Ich unterrichte jetzt nicht mehr so viel, und wenn, dann vor allem im Weiterbildungsinstitut an der Schola. Und in letzter Zeit habe ich mich vor allem in zwei Repertoire-Richtungen bewegt: Erstmal zusammen mit der Sopranistin Sophie Klussmann in der Musik für Stimme mit Lautenbegleitung in den ersten Quellen des 16. Jahrhundert: Petrucci in Venedig und Attaingnant in Paris. Da haben wir auch eine CD aufgenommen, unter dem Titel Chansons und Frottole. Die soll im Sommer dieses Jahres rauskommen. Und diese Stücke sind wie feine Perlen, die in dieser Besetzung noch sehr an Intimität und Wirkung gewinnen.
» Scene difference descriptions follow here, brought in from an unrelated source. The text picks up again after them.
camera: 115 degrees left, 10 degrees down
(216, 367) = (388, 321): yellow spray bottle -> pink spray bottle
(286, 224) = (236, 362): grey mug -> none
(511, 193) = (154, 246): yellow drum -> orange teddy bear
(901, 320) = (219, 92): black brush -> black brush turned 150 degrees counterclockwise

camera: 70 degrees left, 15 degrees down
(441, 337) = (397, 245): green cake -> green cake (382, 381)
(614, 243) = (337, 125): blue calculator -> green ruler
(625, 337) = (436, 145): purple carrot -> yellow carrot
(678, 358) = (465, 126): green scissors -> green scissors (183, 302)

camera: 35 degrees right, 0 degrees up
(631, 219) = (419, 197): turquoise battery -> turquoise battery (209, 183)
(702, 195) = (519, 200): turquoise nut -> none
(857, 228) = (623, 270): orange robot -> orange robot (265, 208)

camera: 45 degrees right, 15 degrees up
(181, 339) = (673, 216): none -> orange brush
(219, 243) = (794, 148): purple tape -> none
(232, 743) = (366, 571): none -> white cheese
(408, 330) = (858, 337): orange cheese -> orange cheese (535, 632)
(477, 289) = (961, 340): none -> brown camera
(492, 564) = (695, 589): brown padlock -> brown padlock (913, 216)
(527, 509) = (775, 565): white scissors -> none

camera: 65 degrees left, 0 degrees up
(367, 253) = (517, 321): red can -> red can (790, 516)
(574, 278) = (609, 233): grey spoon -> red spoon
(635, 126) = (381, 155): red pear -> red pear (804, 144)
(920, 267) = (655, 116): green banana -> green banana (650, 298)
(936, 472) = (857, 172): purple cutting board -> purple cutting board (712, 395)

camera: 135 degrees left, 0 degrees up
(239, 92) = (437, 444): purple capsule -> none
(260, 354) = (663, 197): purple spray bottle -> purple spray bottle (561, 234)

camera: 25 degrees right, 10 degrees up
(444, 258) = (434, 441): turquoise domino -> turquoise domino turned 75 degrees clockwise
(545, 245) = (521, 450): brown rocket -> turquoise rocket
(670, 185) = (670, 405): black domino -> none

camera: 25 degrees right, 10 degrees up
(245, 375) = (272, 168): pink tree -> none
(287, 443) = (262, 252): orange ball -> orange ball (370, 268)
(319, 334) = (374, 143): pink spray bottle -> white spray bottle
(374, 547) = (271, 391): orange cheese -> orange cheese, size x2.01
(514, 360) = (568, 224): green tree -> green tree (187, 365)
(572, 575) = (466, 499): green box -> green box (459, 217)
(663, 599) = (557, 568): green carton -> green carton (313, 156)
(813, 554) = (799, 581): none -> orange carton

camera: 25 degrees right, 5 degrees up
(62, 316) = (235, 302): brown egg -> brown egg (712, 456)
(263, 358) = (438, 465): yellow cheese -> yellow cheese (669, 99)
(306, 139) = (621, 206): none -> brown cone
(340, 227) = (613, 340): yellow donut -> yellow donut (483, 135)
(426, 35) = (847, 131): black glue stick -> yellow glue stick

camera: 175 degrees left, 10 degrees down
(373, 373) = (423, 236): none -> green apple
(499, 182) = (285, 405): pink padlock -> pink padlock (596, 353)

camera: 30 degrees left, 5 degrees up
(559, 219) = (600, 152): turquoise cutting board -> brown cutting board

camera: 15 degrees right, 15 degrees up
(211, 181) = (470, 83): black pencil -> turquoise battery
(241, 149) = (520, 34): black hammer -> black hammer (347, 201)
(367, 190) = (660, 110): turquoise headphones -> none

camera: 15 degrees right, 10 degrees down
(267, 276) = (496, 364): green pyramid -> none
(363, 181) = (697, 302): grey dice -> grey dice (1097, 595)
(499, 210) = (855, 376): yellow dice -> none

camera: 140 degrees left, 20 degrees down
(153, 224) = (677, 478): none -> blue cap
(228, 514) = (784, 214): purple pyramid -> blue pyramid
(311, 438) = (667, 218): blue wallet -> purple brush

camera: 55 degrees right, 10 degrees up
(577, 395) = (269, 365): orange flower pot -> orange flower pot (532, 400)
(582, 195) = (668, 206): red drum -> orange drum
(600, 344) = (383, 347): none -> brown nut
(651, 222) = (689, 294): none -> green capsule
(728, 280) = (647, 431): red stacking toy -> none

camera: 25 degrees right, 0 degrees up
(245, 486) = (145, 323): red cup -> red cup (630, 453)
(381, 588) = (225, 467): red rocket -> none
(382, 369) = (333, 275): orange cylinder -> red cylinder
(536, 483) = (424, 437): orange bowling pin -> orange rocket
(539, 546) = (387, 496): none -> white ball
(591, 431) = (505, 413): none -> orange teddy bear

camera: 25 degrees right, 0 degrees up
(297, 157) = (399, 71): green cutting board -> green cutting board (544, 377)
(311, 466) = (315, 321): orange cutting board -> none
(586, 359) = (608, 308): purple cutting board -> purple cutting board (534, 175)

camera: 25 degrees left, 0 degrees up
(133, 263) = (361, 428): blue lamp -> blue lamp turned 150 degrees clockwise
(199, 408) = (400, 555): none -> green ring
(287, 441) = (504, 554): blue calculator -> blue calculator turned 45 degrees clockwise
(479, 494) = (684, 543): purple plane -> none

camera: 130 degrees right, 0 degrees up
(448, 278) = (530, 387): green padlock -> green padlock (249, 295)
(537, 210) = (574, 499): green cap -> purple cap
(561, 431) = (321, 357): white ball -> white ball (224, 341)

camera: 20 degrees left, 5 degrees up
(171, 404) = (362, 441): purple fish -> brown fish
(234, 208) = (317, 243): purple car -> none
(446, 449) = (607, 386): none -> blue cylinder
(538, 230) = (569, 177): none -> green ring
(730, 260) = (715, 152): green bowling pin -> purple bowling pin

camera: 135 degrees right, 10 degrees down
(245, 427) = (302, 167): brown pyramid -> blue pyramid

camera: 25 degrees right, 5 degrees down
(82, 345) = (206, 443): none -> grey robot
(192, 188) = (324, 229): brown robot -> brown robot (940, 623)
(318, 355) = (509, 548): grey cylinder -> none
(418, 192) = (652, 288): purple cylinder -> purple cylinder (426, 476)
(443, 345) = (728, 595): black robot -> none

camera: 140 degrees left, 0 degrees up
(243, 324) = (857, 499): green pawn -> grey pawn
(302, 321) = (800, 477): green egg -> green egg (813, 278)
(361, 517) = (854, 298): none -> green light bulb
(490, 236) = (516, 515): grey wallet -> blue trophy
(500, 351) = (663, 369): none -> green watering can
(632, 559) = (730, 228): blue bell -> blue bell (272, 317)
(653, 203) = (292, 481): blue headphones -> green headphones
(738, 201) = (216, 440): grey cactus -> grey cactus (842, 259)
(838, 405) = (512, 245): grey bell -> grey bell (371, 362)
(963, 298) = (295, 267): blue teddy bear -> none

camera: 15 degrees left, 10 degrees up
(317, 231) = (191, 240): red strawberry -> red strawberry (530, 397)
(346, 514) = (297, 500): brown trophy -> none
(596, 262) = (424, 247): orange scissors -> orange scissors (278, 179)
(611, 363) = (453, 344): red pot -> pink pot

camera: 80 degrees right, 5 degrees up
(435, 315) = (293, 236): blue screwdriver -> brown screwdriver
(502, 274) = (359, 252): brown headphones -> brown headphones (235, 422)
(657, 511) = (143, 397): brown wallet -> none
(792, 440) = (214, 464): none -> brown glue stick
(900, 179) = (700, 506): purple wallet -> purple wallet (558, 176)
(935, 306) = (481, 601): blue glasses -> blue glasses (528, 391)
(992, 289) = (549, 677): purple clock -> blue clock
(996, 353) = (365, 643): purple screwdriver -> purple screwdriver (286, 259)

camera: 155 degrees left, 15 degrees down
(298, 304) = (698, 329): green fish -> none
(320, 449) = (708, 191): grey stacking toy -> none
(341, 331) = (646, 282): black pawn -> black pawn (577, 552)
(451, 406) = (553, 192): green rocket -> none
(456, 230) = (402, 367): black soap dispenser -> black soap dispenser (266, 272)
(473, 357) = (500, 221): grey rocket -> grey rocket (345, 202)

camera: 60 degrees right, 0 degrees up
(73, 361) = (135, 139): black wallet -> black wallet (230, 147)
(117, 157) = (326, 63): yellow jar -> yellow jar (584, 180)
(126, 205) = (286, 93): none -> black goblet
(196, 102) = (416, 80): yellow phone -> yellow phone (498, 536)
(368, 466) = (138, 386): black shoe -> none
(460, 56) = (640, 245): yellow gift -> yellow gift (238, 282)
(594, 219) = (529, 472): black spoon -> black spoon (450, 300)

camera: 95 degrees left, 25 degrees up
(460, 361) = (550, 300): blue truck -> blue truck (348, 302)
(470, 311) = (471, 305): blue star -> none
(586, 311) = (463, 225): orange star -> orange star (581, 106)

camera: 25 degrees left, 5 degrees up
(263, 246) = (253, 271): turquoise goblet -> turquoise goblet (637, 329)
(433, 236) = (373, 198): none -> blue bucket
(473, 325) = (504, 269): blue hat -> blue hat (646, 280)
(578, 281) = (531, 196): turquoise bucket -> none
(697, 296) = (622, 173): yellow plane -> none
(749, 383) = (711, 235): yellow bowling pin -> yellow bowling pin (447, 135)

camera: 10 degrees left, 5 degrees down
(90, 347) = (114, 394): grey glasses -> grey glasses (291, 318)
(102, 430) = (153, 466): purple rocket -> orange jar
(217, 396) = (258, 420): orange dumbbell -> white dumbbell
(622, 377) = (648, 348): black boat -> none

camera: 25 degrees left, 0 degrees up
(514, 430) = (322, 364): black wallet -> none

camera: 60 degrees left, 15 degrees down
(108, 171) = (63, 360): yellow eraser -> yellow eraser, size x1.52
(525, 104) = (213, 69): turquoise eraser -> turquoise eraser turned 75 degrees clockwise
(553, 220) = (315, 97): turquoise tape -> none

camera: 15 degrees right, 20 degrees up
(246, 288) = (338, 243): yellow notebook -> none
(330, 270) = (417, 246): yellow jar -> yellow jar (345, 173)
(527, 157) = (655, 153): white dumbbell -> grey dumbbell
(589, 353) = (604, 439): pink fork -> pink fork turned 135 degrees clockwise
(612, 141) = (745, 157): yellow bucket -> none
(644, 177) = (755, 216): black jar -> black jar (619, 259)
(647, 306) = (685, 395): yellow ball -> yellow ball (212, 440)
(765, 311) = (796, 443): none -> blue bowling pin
Und die zweite neue Richtung ist ein Projekt für das Dowland-Jahr 2026, sein 400. Todesjahr: Der Lachrimae-Zyklus, mit Seven Passionate Pavans und anderen Stücken ist die größte Ensemblekomposition Dowlands. Obwohl die Besetzung für Streicher ja eine Partie für die Laute hat, ist die doch eher eine Art rudimentäre Begleitung. Mein Projekt war nun, eine richtige Lauten-Soloversion des fünfstimmigen Satzes zu erstellen, und dabei ist ein ganz anderer Dowland entstanden. Das Programm habe ich im letzten November aufgenommen und die CD sollte Anfang 2026 erhältlich sein.

Also, Sie denken noch nicht ans Aufhören …?

Nein, nein. Ich habe noch viel zu tun!